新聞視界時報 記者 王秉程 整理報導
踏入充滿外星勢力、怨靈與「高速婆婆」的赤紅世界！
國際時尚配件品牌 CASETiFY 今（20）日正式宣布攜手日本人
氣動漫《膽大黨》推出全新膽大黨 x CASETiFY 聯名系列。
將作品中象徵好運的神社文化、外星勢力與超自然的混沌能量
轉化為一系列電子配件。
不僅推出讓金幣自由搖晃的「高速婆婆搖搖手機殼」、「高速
************
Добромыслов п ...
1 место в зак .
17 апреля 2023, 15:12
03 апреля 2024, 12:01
************
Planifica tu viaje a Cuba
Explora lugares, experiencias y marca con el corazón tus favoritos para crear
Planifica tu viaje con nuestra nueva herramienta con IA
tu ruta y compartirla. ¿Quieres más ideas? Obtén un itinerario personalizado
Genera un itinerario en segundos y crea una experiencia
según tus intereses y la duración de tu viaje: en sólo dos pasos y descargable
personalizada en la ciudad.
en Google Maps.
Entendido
************
__Activity__. Considering only the material above, set down every line from the one with "新聞視界時報 記者 王秉程 整理報導" to the one with "不僅推出讓金幣自由搖晃的「高速婆婆搖搖手機殼」、「高速", inclusive, exactly as written.

__Response area__.
新聞視界時報 記者 王秉程 整理報導
踏入充滿外星勢力、怨靈與「高速婆婆」的赤紅世界！
國際時尚配件品牌 CASETiFY 今（20）日正式宣布攜手日本人
氣動漫《膽大黨》推出全新膽大黨 x CASETiFY 聯名系列。
將作品中象徵好運的神社文化、外星勢力與超自然的混沌能量
轉化為一系列電子配件。
不僅推出讓金幣自由搖晃的「高速婆婆搖搖手機殼」、「高速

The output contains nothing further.